Bron: big problem is caldav vs caldavs etc. We need to be clear. Then
we're creating a shadow registry in this document, why not make it a
real registry.

ObjectID account identifier

Ken: ABNF for IMAP response codes, can't have multiples unfortunately.
Might need to come up with a compound response code.

Alexey: you can send untagged responses. Clients that don't implement
it, then.

Mauro: what if client has to enable?

Ken: yes, if client enables then it's great.

Ben: if the mailboxid in the account is not unique. You can have a
schenario where multiple orgs are cooperating, and want to merge
accounts. You'll still run into the same problem. Propose you add an
additional serverid.

Mauro: don't think that makes sense. In JMAP you don't have that
concept. This would allow you to access a JMAP account. The mapping a
JMAP server provides is to the same server. It's assumed to be the same
server. If you need other information, use IMAP metadata.

Arnt: I know several codebases that don't properly tie untagged
responses to commands, and would be unhappy with an extension that
relies on them being done correctly. Thing it's a bug magnet.

Alexey: they're not going to implement this. If you don't opt in, you
don't get it.

Ken: if they opt in, we can extend the ABNF for response codes.

Arnt: much happier with extending ABNF to allow extended.

Ken: agree

Bron: suggest adopting this document. If you opt-in then the MAILBOXID
could be a compound value of ACCOUNTID/MAILBOXID.

Unobtrusive signatures

Bron: would like the normalisation to be the same as DKIM relaxed

DKG: please send to the list! Sounds good. We have MIME headers on
parts.

Barry: agree document and discussion is in the right state.

Murray: is this too big for this WG?

Andy (AD): what does the WG think?

Barry: as a WG participant, this is arguably not maintenance. Would
normally say "something involving encryption is not for this WG" - but
this is simpler and only about signed, not encrypted.

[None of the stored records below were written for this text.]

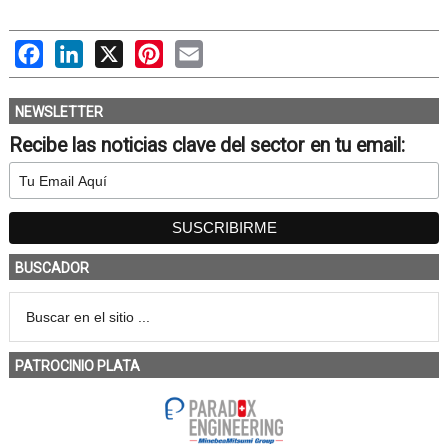
Facebook
LinkedIn
X
Pinterest
Email
NEWSLETTER
Recibe las noticias clave del sector en tu email:
BUSCADOR
PATROCINIO PLATA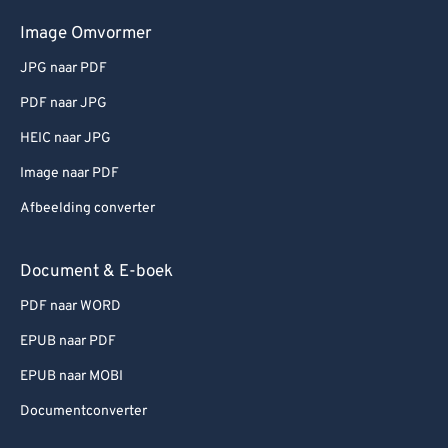
Image Omvormer
JPG naar PDF
PDF naar JPG
HEIC naar JPG
Image naar PDF
Afbeelding converter
Document & E-boek
PDF naar WORD
EPUB naar PDF
EPUB naar MOBI
Documentconverter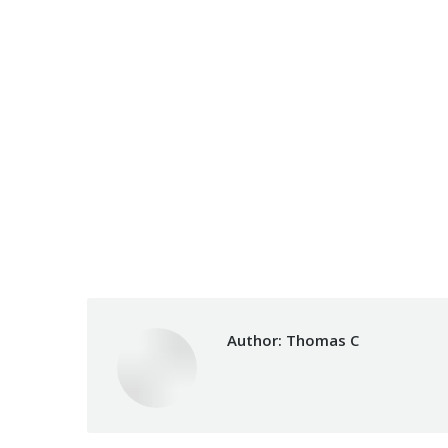
Author:
Thomas C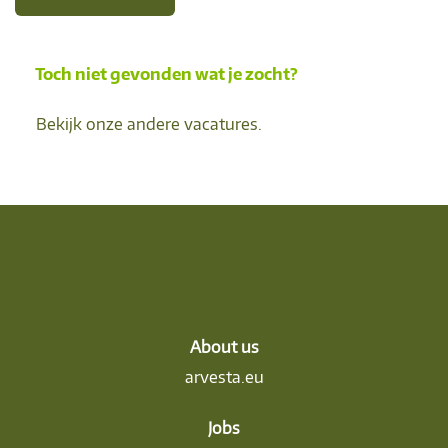
Toch niet gevonden wat je zocht?
Bekijk onze andere vacatures.
About us
arvesta.eu
Jobs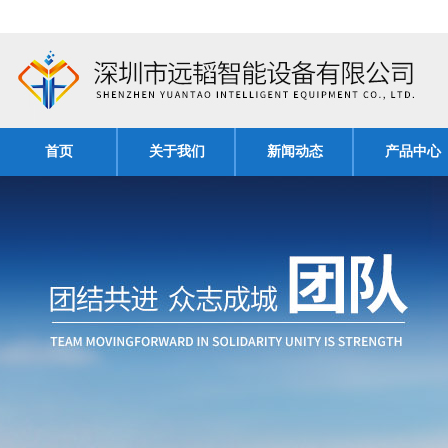
首页
关于我们
新闻动态
产品中心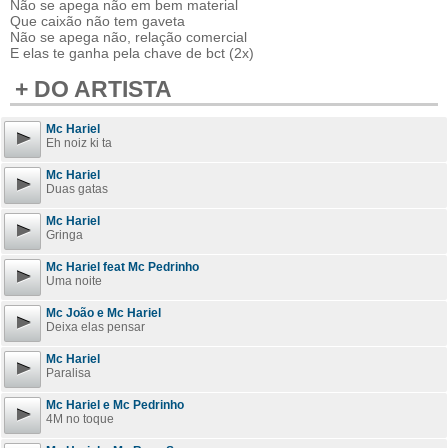
Não se apega não em bem material
Que caixão não tem gaveta
Não se apega não, relação comercial
E elas te ganha pela chave de bct (2x)
+ DO ARTISTA
Mc Hariel
Eh noiz ki ta
Mc Hariel
Duas gatas
Mc Hariel
Gringa
Mc Hariel feat Mc Pedrinho
Uma noite
Mc João e Mc Hariel
Deixa elas pensar
Mc Hariel
Paralisa
Mc Hariel e Mc Pedrinho
4M no toque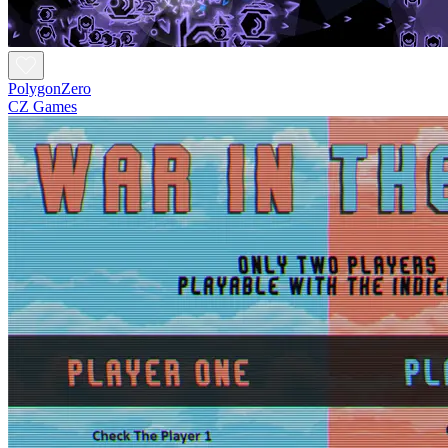
PolygonZero
CZ Games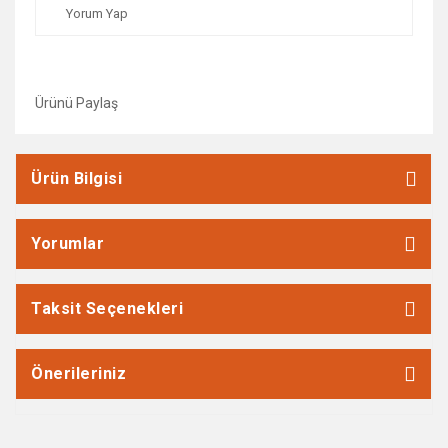
Yorum Yap
Ürünü Paylaş
Ürün Bilgisi
Yorumlar
Taksit Seçenekleri
Önerileriniz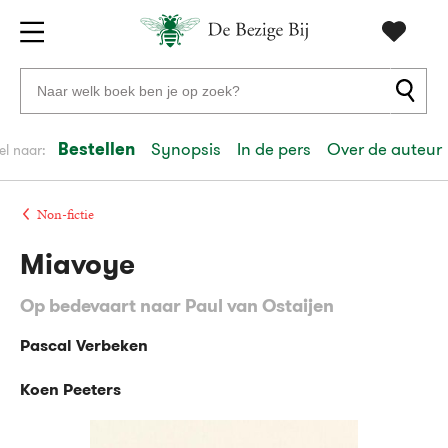
Gratis
vanaf
Zoeken
verzending
20
naar
euro
boeken,
Bestellen
Synopsis
In de pers
Over de auteur
el naar:
Voor
auteurs
23:59
volgende
in
en
besteld,
werkdag
huis
uitgevers
Non-fictie
Miavoye
Veilig
betalen
Op bedevaart naar Paul van Ostaijen
Gratis
retourneren
Pascal Verbeken
Koen Peeters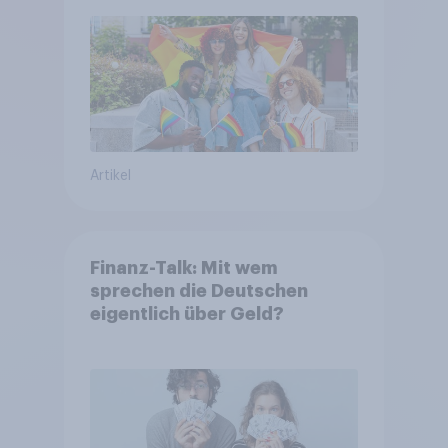
Artikel
Finanz-Talk: Mit wem
sprechen die Deutschen
eigentlich über Geld?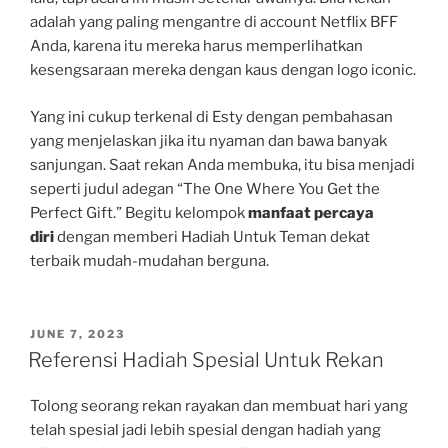
adalah yang paling mengantre di account Netflix BFF
Anda, karena itu mereka harus memperlihatkan
kesengsaraan mereka dengan kaus dengan logo iconic.
Yang ini cukup terkenal di Esty dengan pembahasan
yang menjelaskan jika itu nyaman dan bawa banyak
sanjungan. Saat rekan Anda membuka, itu bisa menjadi
seperti judul adegan “The One Where You Get the
Perfect Gift.” Begitu kelompok
manfaat percaya
diri
dengan memberi Hadiah Untuk Teman dekat
terbaik mudah-mudahan berguna.
POSTED
JUNE 7, 2023
ON
Referensi Hadiah Spesial Untuk Rekan
Tolong seorang rekan rayakan dan membuat hari yang
telah spesial jadi lebih spesial dengan hadiah yang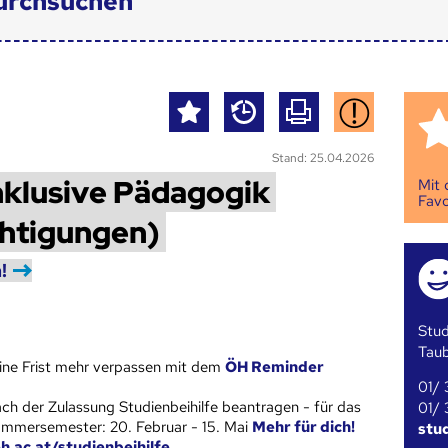
urchsuchen
Stand: 25.04.2026
Inklusive Pädagogik
Mit
Favo
chtigungen)
!
Stud
Tau
ine Frist mehr verpassen mit dem
ÖH Reminder
01/ 
ch der Zulassung Studienbeihilfe beantragen - für das
01/ 
mmersemester: 20. Februar - 15. Mai
Mehr für dich!
stu
h.ac.at/studienbeihilfe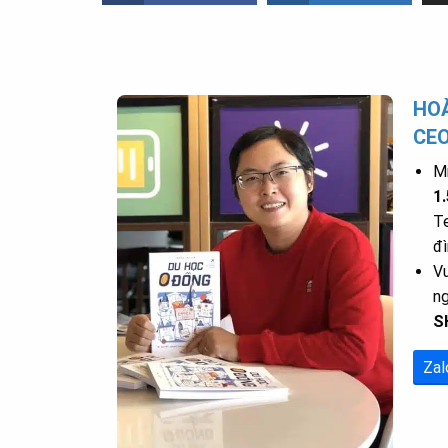
HOÀ
CE
Mr
1
Te
đì
Vu
n
S
Zal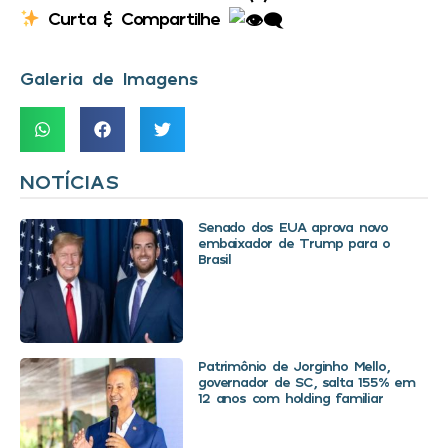
Curta & Compartilhe
Galeria de Imagens
NOTÍCIAS
Senado dos EUA aprova novo
embaixador de Trump para o
Brasil
Patrimônio de Jorginho Mello,
governador de SC, salta 155% em
12 anos com holding familiar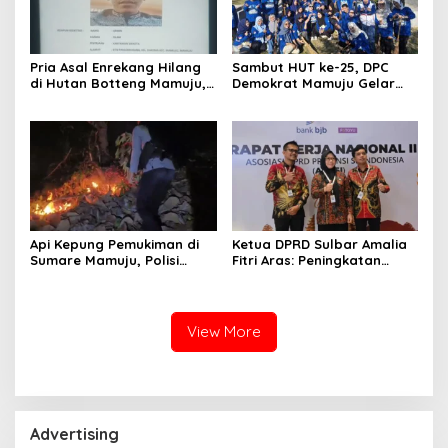
Pria Asal Enrekang Hilang
Sambut HUT ke-25, DPC
di Hutan Botteng Mamuju,
Demokrat Mamuju Gelar
Sempat Kirim SMS
Baksos Gerakan Langit Biru
Kelaparan ke Istri
Indonesia Asri
Api Kepung Pemukiman di
Ketua DPRD Sulbar Amalia
Sumare Mamuju, Polisi
Fitri Aras: Peningkatan
Kerahkan Water Cannon
Status Mamuju Adalah
Jinakkan Karhutla
Lompatan Mutlak
View More
Advertising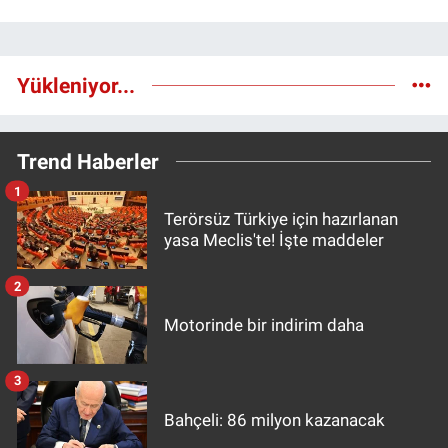
Yükleniyor...
Trend Haberler
1
Terörsüz Türkiye için hazırlanan
yasa Meclis'te! İşte maddeler
2
Motorinde bir indirim daha
3
Bahçeli: 86 milyon kazanacak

Alexey: as long as we're not doing any crypto here, and just using the
output of work done elsewhere, this is just a new packaging variant, so
it's contained enough.

Murray: want to not have Andy get caught later. This is novel, not just
tweaks to IMAP.

Andy: Agree, it's maybe close.

Barry: or we pre-emptively recharter now?

Alexey: we should adopt, and if it becomes a problem we can deal with
it.

Pete: we take it to completion, and if the IESG whines we can do a
spin-up-spin-down for a single document.

Murray: it would be this group of people anyway.

Ken: do you have implementors doing work or planning to?

Alexey: an extra point, with a lot of email related security stuff, we
try to do it in LAMPS. People in LAMPS are too concentrated on crypto,
this is a better audience.

Murray: just want it on here.

Ben: what about S/MIME?

Daniel: think this will work for S/MIME too, I'll merge your MR if you
create one. Will open an issue, maybe others can do the text. Might ask
Alexey if it's good.

AOB?

Hans-Joerg: FOSDEM in Brussels at the end of January/Start of February.
There's a "MODERN EMAIL" devroom. Would like to encourage people from
here to propose talks.

Murray: feel free to announce on the list.